▶ Directive
Rewrite the items below as a two-column CSV with the headers "field" and "value", one row per item, giving its text and its answer, each in a single quoted field with any line breaks replaced by spaces. Leave the pictures out.

-=-=-

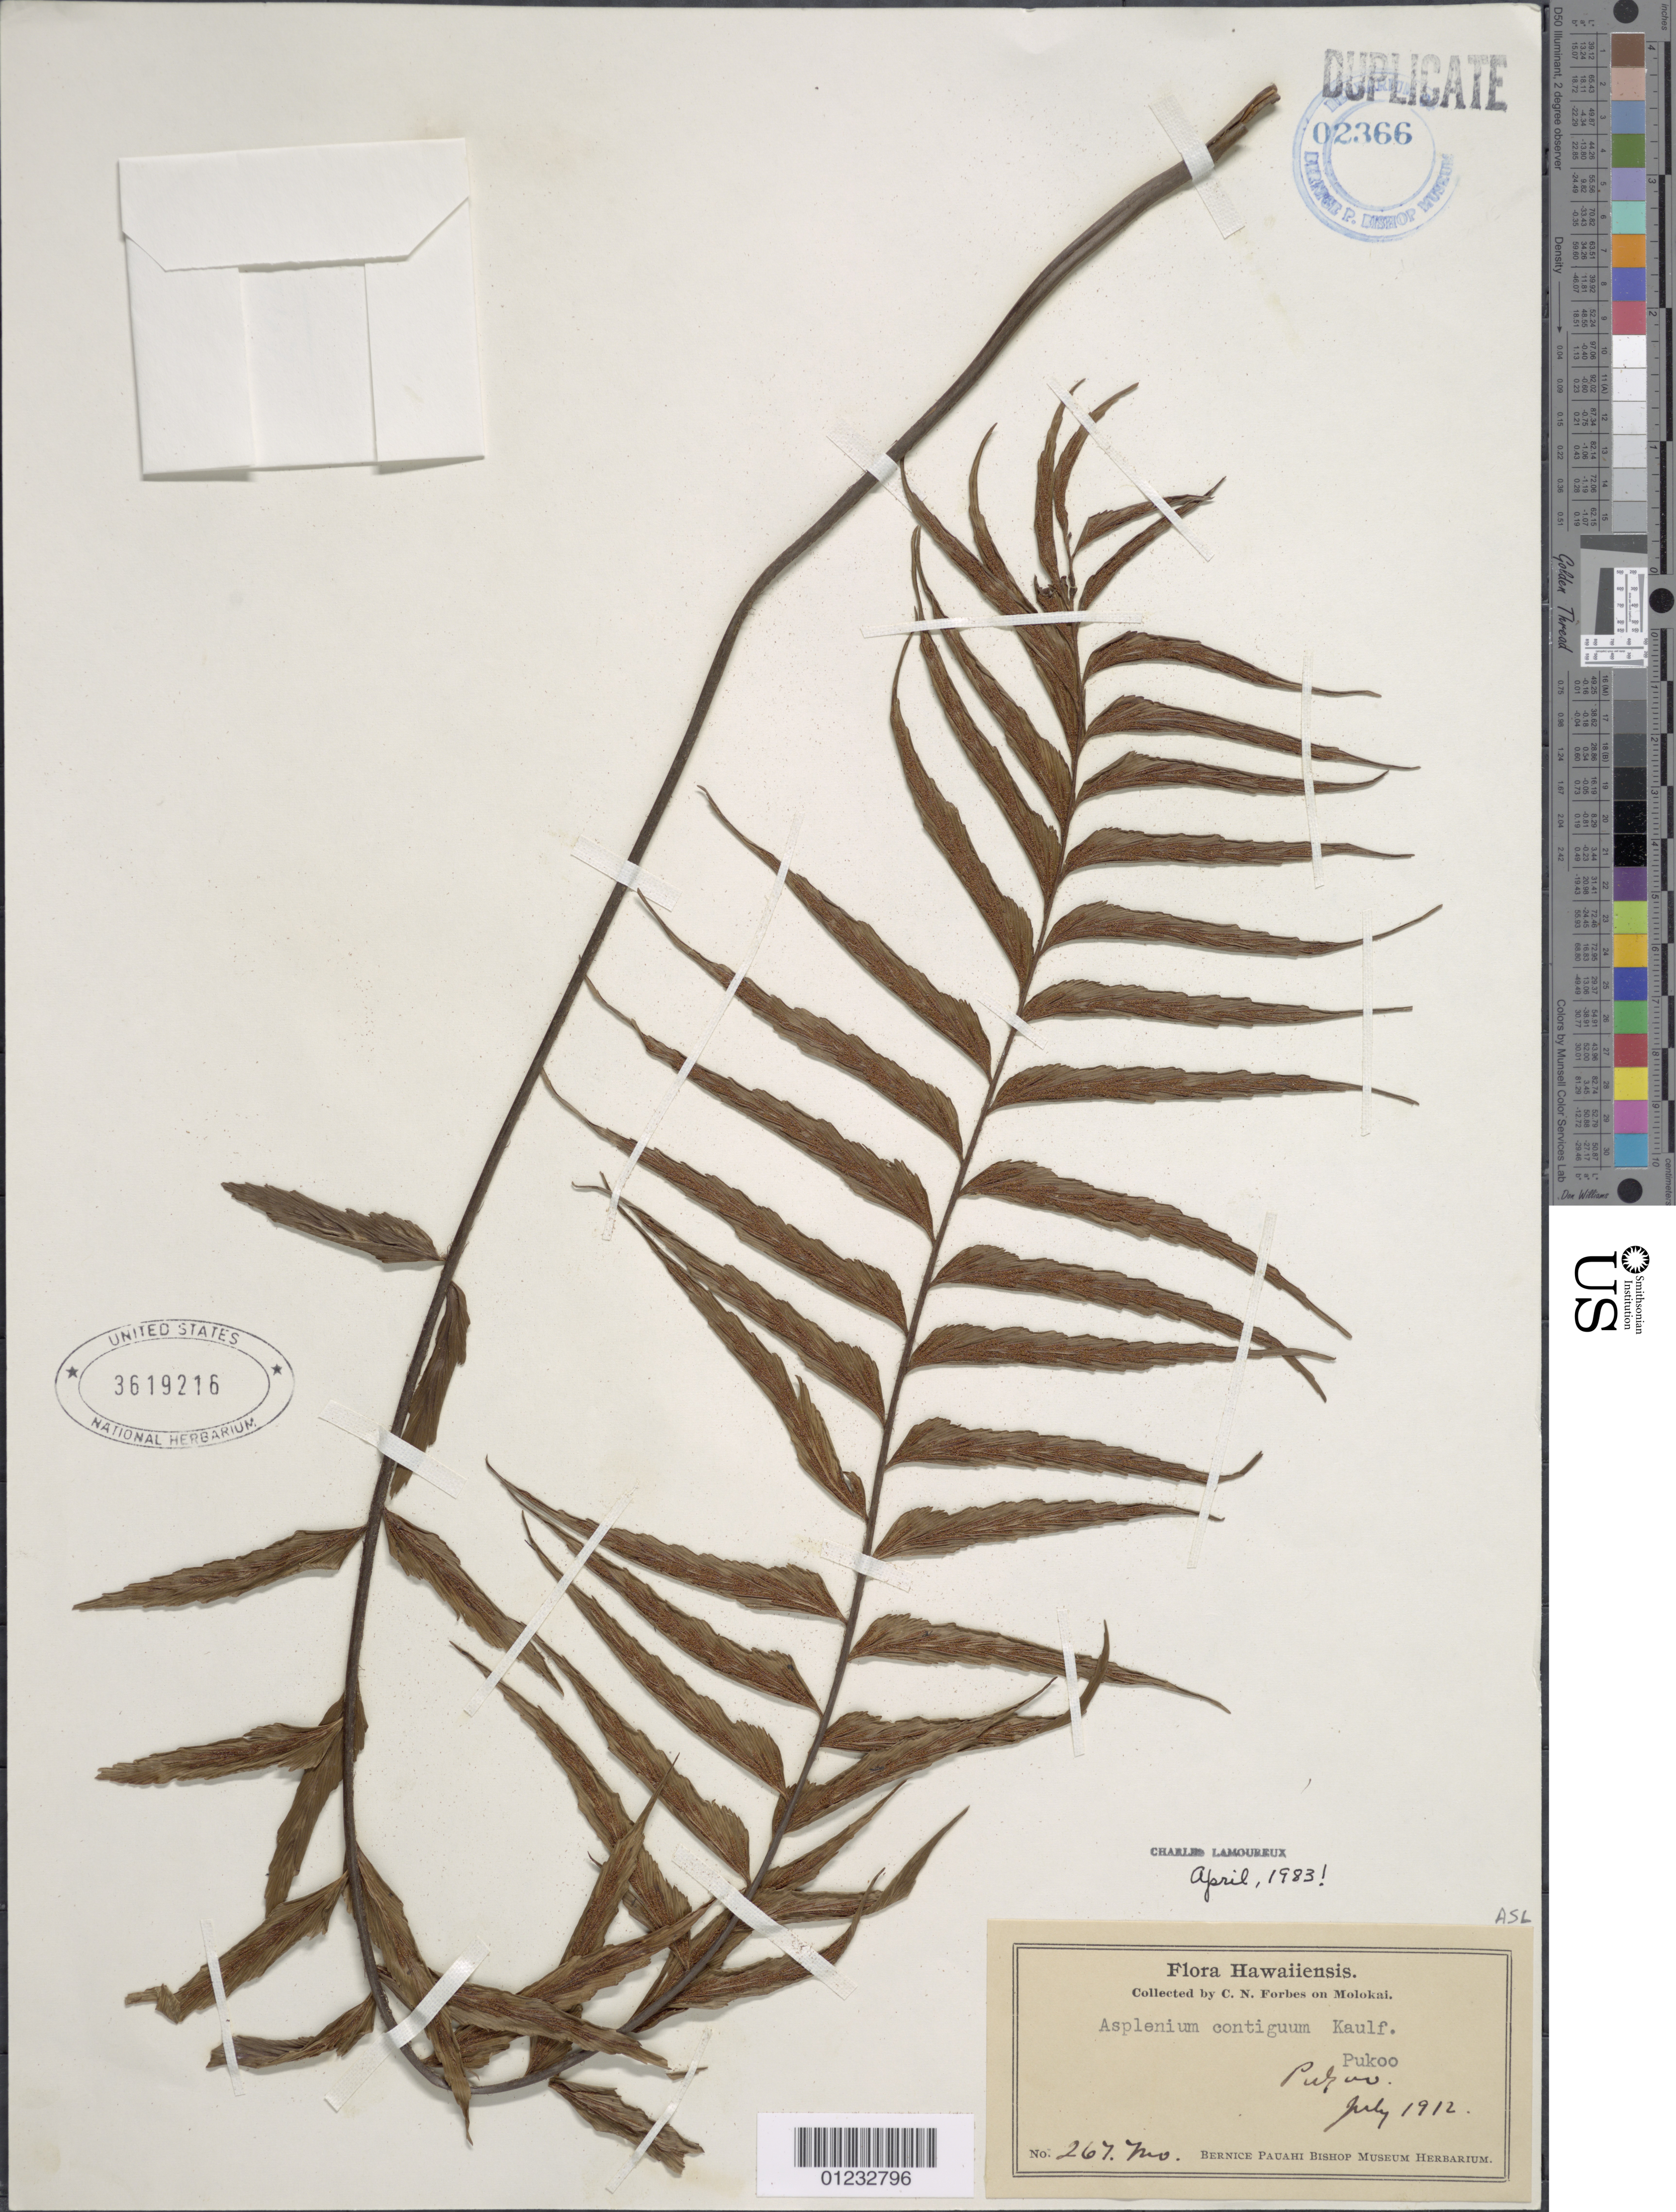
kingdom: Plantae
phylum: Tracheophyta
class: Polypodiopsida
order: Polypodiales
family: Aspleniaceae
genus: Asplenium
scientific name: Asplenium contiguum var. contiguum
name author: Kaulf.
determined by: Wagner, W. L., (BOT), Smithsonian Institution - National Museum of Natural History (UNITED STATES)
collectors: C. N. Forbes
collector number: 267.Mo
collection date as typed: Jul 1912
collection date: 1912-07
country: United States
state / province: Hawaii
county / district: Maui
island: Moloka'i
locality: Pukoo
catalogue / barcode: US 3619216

-=-=-

▶ Full solution
field,value
"kingdom:","Plantae"
"phylum:","Tracheophyta"
"class:","Polypodiopsida"
"order:","Polypodiales"
"family:","Aspleniaceae"
"genus:","Asplenium"
"scientific name:","Asplenium contiguum var. contiguum"
"name author:","Kaulf."
"determined by:","Wagner, W. L., (BOT), Smithsonian Institution - National Museum of Natural History (UNITED STATES)"
"collectors:","C. N. Forbes"
"collector number:","267.Mo"
"collection date as typed:","Jul 1912"
"collection date:","1912-07"
"country:","United States"
"state / province:","Hawaii"
"county / district:","Maui"
"island:","Moloka'i"
"locality:","Pukoo"
"catalogue / barcode:","US 3619216"